> [Explore the material]:
• a. Output the part of the anthropology conference article between "Hofstra College of" and "to the island.", inclusive, copied exactly.
• b. In the anthropology conference article, whose anthropological theory class were Ivy and Phipps taking?
• c. Write the next part of the anthropology conference article, picking up after its last sentence.

> [Exercise passage]:
-------------------------
Hofstra College of Liberal Arts and Sciences Peter S. Kalikow School of Government, Public Policy and International Affairs Student Life Undergraduate Research

Anthropology Majors Present Papers at SUNY Conference

May ’16 graduates Shabieko Ivy and Alexandra Phipps delivered papers earlier this spring at the third biennial undergraduate research conference of the Latin American and Caribbean Area Studies (LACAS) Program at Binghamton University. Ivy and Phipps, anthropology majors and students in Professor John Pulis’ anthropological theory class, are both from Jamaica, and researched and presented topics related to the island.

Shabieko Ivy’s paper, “Look for Me in the Whirlwind”: Marcus Garvey Still Remains Relevant in the 21st Century and Beyond,” focused on a rethinking of social activist Marcus Garvey and his United Negro Improvement Association (UNIA) of the 1920s.

Ivy says her paper, “builds on a message of racial pride, self-confidence, unity and self-governance, to achieve and maintain prosperity. The teachings of Garvey look beyond skin color. His methods can be used by any individual, community or nation looking to uplift themselves.”
-------------------------
> [Listed entries]:

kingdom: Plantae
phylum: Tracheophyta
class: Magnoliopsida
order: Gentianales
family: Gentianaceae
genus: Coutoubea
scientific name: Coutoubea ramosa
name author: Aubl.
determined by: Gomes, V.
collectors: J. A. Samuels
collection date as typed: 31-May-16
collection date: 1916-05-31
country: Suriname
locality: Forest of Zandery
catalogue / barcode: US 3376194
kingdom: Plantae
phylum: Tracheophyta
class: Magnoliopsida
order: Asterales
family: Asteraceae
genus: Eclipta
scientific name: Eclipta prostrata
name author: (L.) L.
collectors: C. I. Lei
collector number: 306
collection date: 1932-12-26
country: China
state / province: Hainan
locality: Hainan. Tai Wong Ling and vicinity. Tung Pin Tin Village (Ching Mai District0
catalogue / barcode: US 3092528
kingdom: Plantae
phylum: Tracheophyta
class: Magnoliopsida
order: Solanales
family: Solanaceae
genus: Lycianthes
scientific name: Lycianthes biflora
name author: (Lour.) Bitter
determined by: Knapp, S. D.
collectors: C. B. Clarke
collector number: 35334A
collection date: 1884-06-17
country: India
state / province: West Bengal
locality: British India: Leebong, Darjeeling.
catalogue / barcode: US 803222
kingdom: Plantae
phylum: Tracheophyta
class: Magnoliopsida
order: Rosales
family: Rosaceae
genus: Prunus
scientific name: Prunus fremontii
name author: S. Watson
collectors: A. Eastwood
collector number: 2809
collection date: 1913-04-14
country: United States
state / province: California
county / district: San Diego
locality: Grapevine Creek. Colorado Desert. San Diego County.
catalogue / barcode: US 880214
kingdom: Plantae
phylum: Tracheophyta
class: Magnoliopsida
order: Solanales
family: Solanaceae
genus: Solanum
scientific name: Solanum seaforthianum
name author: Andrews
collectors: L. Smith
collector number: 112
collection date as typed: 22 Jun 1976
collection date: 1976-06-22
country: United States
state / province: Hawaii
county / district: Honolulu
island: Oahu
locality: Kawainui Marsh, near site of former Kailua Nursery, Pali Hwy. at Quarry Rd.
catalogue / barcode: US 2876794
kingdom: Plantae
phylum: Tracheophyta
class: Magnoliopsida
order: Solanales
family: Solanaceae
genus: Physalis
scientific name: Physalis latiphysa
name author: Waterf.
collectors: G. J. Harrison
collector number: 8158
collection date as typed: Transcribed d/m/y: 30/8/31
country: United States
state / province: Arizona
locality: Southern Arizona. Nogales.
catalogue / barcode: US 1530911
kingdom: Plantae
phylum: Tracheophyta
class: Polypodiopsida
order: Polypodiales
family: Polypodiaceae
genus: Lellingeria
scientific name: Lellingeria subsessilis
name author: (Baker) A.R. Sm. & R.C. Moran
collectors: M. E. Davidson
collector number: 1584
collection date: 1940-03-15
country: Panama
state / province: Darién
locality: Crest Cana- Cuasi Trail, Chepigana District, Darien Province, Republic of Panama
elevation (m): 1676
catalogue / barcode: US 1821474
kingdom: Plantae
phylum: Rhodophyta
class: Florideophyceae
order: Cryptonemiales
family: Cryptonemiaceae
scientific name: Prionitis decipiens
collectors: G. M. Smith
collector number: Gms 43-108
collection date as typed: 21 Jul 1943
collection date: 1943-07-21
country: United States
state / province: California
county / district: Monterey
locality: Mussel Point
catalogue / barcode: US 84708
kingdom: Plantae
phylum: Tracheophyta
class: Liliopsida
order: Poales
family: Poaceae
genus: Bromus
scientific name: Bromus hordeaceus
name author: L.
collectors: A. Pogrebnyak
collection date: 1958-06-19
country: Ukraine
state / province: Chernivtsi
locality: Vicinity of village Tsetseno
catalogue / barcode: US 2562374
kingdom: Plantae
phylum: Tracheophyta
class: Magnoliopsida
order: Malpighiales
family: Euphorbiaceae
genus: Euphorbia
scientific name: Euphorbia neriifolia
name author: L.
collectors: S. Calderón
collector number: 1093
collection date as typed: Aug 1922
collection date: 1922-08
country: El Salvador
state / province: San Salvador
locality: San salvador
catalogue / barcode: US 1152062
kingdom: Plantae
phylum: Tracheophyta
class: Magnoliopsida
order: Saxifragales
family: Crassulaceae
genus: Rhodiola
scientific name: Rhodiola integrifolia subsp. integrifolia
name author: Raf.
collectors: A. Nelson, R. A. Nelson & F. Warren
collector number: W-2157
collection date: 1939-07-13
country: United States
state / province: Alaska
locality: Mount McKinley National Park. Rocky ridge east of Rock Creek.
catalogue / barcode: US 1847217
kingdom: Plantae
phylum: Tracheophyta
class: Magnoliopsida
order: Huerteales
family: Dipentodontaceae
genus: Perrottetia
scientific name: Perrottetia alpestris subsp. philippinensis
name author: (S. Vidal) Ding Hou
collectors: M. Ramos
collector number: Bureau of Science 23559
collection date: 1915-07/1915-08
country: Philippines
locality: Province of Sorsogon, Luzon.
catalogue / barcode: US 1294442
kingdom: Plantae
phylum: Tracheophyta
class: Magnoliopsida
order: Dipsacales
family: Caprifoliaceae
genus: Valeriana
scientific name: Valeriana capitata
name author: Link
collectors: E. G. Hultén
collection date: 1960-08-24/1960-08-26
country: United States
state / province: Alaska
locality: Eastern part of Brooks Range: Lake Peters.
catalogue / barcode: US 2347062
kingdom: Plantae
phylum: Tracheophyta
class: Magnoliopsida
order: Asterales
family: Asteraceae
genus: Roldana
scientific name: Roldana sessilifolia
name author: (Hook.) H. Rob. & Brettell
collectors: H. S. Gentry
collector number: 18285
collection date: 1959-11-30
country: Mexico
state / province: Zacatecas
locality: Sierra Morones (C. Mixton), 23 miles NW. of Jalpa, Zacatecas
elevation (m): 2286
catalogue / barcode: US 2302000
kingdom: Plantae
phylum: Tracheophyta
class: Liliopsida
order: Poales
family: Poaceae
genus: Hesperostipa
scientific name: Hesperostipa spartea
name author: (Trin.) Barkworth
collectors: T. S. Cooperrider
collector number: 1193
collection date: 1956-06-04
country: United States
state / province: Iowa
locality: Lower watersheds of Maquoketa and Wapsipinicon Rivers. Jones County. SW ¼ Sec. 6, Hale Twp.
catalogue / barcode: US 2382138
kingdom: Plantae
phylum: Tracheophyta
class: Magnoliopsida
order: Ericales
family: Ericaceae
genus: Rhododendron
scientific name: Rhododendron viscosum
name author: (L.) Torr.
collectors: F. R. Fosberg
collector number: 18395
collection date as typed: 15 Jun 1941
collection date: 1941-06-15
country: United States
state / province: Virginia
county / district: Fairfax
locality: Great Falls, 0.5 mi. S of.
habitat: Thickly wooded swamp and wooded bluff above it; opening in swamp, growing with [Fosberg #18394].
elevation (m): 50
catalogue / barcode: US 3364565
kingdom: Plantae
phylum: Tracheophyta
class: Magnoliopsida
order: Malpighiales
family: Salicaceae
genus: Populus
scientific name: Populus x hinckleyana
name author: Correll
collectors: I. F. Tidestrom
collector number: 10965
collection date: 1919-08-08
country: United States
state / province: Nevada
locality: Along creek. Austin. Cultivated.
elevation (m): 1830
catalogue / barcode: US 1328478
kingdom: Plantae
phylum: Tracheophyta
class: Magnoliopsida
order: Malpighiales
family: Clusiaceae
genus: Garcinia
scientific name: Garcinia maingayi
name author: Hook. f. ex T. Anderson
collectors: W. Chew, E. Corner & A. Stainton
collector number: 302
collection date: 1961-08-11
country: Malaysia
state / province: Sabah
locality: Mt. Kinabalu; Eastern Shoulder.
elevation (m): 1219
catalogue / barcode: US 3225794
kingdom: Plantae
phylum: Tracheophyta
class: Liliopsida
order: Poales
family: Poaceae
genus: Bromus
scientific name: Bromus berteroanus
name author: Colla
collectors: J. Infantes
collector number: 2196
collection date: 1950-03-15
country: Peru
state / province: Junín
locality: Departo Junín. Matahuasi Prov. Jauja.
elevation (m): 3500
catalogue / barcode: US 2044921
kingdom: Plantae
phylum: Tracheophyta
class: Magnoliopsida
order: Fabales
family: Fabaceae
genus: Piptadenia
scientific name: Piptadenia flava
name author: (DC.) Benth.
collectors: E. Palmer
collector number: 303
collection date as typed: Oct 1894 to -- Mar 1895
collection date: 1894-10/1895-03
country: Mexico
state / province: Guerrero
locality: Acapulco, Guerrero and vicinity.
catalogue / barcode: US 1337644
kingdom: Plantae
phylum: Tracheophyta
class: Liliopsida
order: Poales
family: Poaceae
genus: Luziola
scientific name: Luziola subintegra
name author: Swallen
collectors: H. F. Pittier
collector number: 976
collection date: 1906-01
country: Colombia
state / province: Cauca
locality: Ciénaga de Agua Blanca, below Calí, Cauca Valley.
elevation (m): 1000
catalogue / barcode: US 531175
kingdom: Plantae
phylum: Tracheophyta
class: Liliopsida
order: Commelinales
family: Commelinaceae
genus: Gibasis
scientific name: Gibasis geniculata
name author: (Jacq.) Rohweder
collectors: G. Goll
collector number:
-------------------------
> [Task responses]:
• a.
Hofstra College of Liberal Arts and Sciences Peter S. Kalikow School of Government, Public Policy and International Affairs Student Life Undergraduate Research

Anthropology Majors Present Papers at SUNY Conference

May ’16 graduates Shabieko Ivy and Alexandra Phipps delivered papers earlier this spring at the third biennial undergraduate research conference of the Latin American and Caribbean Area Studies (LACAS) Program at Binghamton University. Ivy and Phipps, anthropology majors and students in Professor John Pulis’ anthropological theory class, are both from Jamaica, and researched and presented topics related to the island.

• b. Professor John Pulis'.

• c.
As a Hofstra student, Ivy served as public relations officer for the Student Government Association. She has worked for the Consulate General of Jamaica and served as a youth ambassador at International Young Leaders Assembly (IYLA).  Ivy will intern for Council Member Jumaane D. Williams at the New York City Council this summer. She hopes to one day create a non-profit organization for girls in Jamaica and foster a mindset in them “so that they too can become the best versions of themselves.”  Her future plans includes attending law school, and furthering her interest in the political development proceedings of Jamaica, the United States and the international community.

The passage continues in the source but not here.